The combination of Jack Black and Richard Linklater proved enormously successful with the charming and energetic School of Rock. They reunite once more in a different kind of comedy, Bernie, which doesn’t quite match that success but still brings out the best in each other.
In Carthage, a small Texan town, local mortician Bernie Tiede enjoys life and his job. He especially takes delight in helping people through their sorrows, and slowly befriends recently-widowed Majorie Nugent (Shirley MacLaine). She is well-despised amongst the community for being cold and spiteful. She just also happens to be a millionaire.
Even though she is the complete opposite to that of loveable Bernie, together they become inseparable. Until one day he snaps and kills her, hiding her body in a freezer for nine months. With the town siding with him even after confessing, it is up to local district attorney Danny Buck Davidson (Matthew McConaughey) to bring him to justice in the face of surprising support from the locals.
In what is no doubt a bizarre story, its mockumentary style accentuates the real-life nature of the event, just with the added dose of star power. McConaughey, continuing the re-imagining of his career, adds some clarity to the situation along with a genuine Texan drawl. McClaine plays the rich widow with despicable glee, enjoying the overpowering and intimidating facets of her character well. But the film will be rightly renowned for Black’s portrayal of an affable killer.
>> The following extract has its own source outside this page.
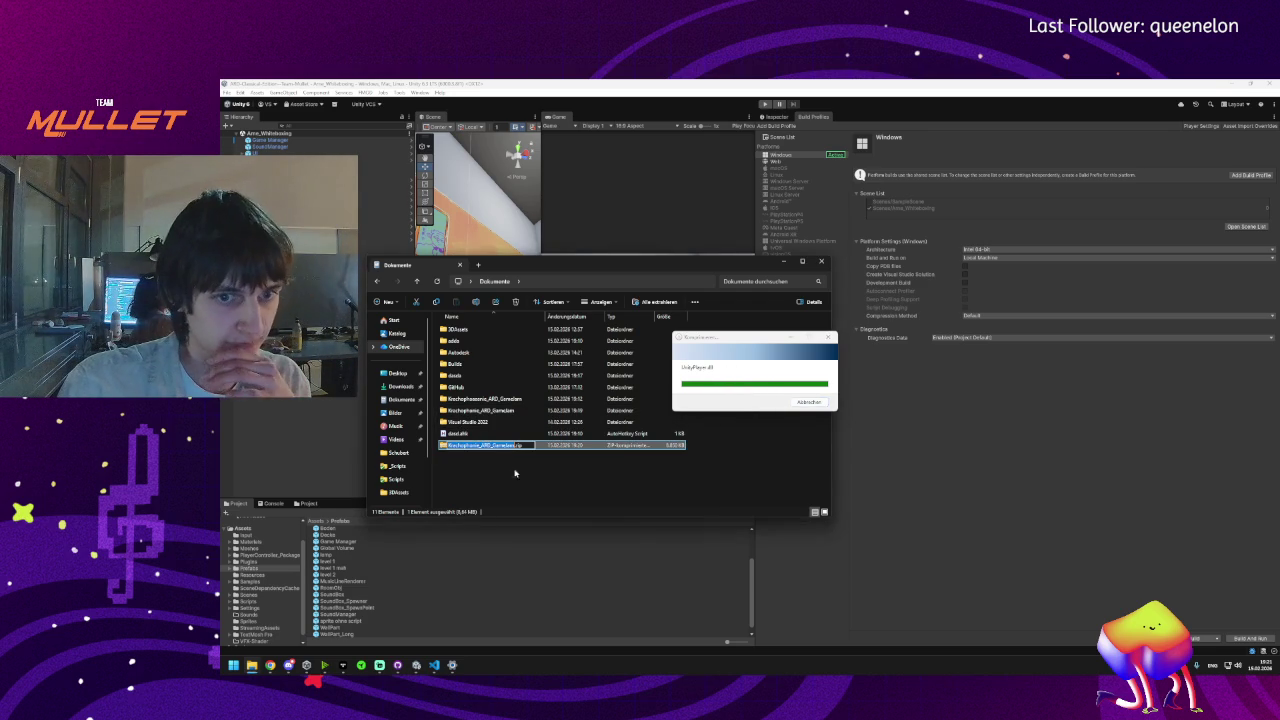
{"action": "key", "text": "Return"}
The effeminate and mild-mannered ways of Bernie is quite a departure from his usual manic fare, and he plays this with such charisma you do end up believing the incredible story of how he has endeared himself to a town to a point where he could literally get away with murder. His southern accent and Tenacious D type-singing are other notable aspects, and love or hate him, this is a near-perfect performance.
It’s a pity then that the execution and tone does not quite hit the mark. Having real Carthage townsfolk giving interviews is intriguing (even if we don’t know who are real and who are actors), however, this method of dotting the film with these titbits becomes ever so tedious. It’s understandable they are meant to add weight to the fact Bernie was some respected and much-loved member of the community, yet we get all that within the first act. What it does is merely breaks up the flow, regardless of how amusing their anecdotes might be, and in the end you do feel as though you are watching a documentary.
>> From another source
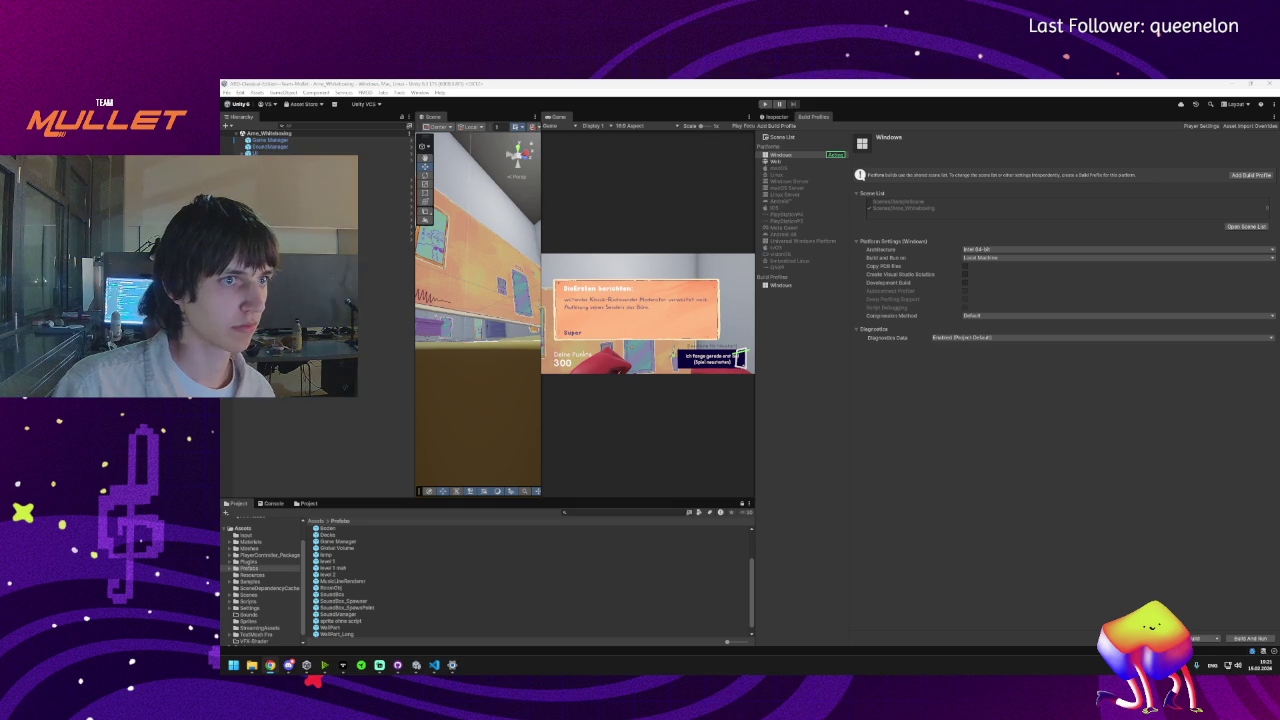
{"action": "key", "text": "super+e"}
While it’s also true that having a real-life murderous event with a comedy slant may not warm everyone’s funny bones, its slow-pacing and dry humour encased around a dark situation will bring comparisons to a number of Coen brothers’s films. So in that respect Bernie is mildly pleasing with its disturbing laughs, owing a lot to Black for raising the profile of such an odd film – and although it may not be his funniest, it is certainly his finest.